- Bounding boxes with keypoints

-- Opening Marker --

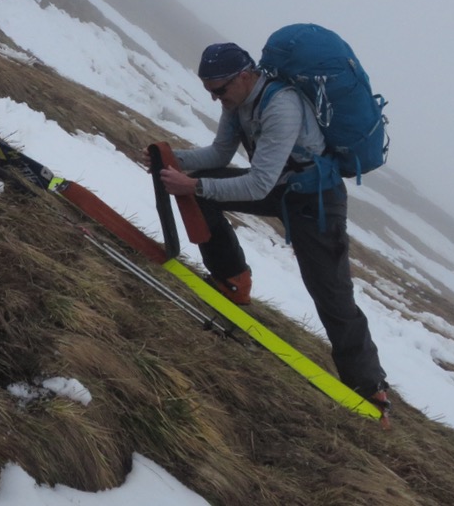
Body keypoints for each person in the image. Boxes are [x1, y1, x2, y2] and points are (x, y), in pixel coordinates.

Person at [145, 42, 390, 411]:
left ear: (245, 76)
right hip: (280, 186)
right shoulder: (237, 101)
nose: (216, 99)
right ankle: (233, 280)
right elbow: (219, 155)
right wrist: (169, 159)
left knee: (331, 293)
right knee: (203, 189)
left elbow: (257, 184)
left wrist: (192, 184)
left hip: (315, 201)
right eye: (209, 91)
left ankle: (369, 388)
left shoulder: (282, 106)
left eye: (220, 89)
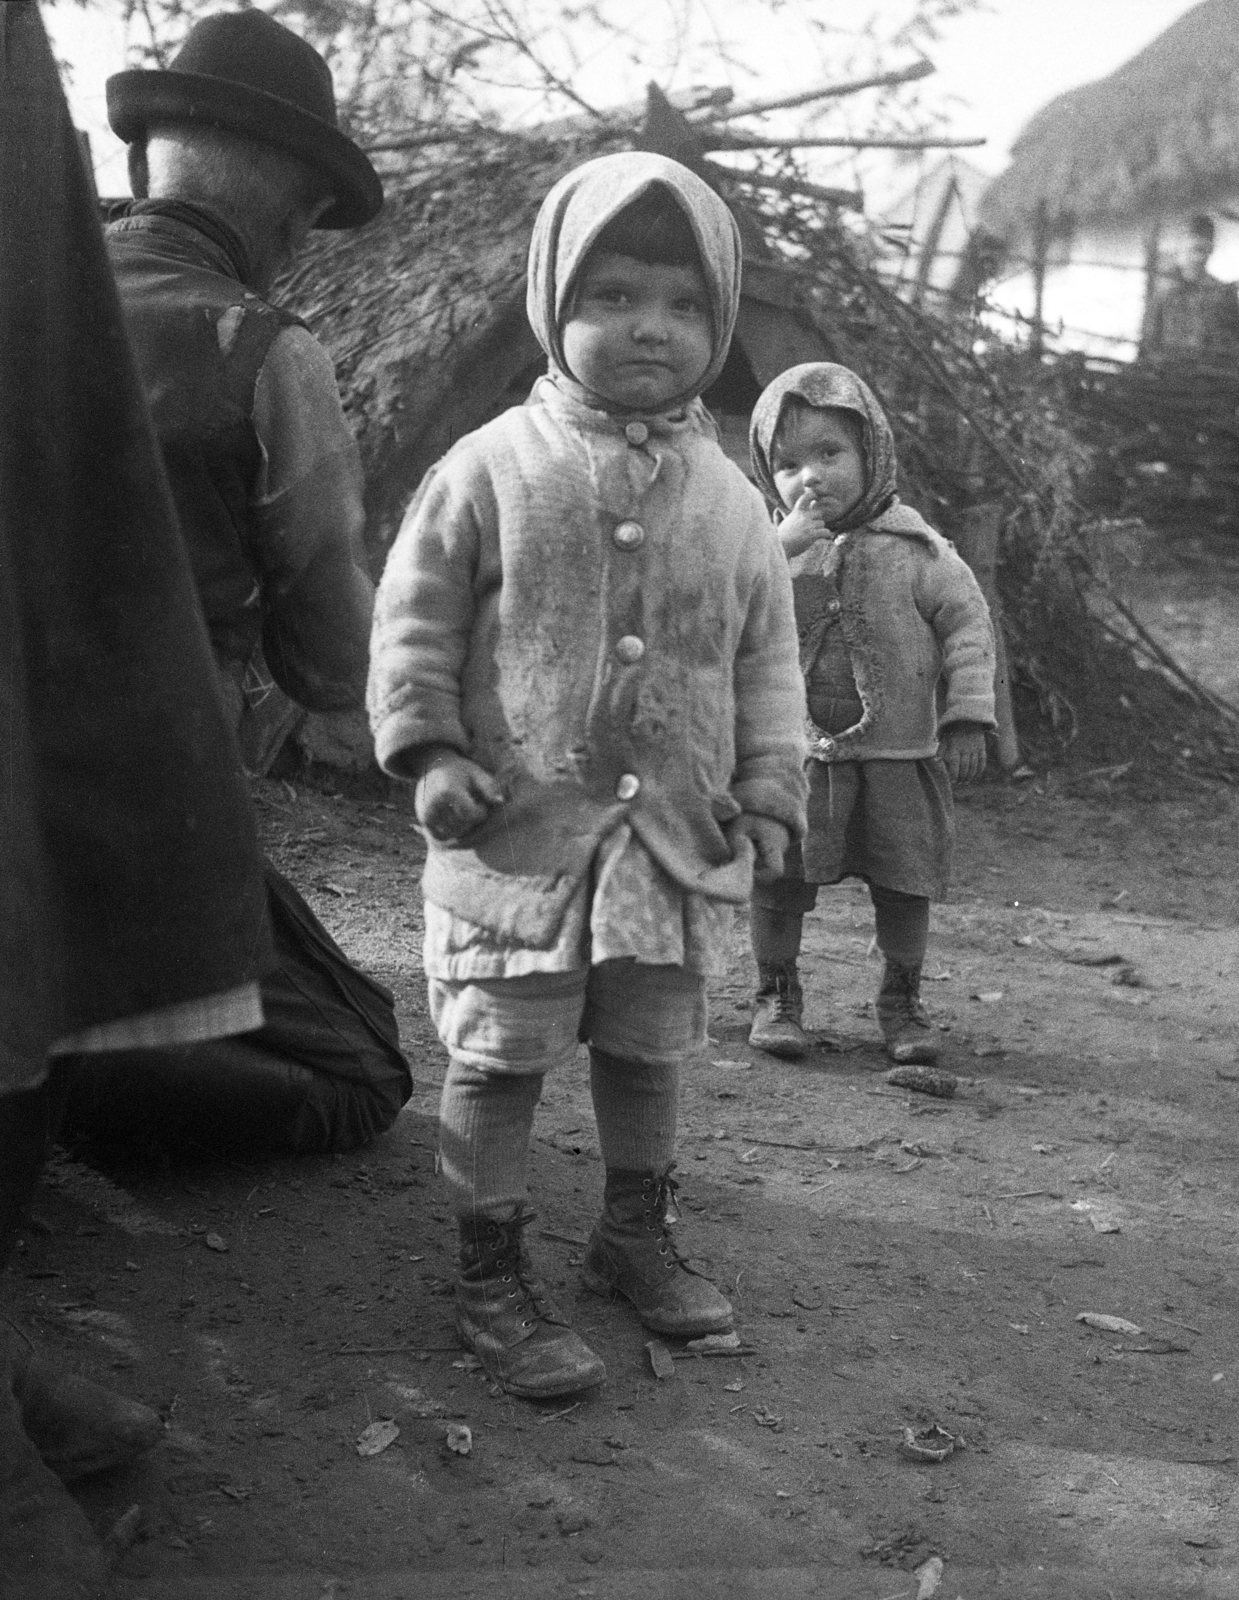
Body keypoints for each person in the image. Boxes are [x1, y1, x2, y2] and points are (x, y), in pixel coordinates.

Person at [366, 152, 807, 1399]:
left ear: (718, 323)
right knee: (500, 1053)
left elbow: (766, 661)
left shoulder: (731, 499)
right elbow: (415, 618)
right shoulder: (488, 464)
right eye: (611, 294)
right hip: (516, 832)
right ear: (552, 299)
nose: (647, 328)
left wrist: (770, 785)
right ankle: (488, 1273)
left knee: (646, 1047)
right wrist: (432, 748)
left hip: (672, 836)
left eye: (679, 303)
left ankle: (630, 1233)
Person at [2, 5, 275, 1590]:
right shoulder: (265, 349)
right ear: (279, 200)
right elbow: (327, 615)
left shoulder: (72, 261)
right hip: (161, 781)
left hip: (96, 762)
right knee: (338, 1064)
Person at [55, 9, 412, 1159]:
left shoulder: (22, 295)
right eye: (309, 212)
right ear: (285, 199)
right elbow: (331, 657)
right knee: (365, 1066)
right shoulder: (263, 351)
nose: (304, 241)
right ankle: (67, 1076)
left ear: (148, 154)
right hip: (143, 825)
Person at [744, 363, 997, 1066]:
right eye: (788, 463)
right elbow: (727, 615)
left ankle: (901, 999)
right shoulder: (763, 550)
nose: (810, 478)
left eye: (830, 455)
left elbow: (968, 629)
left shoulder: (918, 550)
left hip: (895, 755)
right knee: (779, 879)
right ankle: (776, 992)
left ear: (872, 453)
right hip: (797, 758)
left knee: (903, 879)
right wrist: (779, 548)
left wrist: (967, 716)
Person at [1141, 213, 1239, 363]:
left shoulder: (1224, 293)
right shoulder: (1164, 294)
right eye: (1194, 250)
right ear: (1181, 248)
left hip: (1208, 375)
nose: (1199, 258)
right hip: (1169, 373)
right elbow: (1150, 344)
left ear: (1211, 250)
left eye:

-- Closing Marker --

Look above for the line containing "left hip: (895, 755)" and the line containing "right shoulder: (1164, 294)". Transcribe both, with the lines between them, exactly.

left hip: (895, 755)
right knee: (779, 879)
right ankle: (776, 992)
left ear: (872, 453)
right hip: (797, 758)
left knee: (903, 879)
right wrist: (779, 548)
left wrist: (967, 716)
Person at [1141, 213, 1239, 363]:
left shoulder: (1224, 293)
right shoulder: (1164, 294)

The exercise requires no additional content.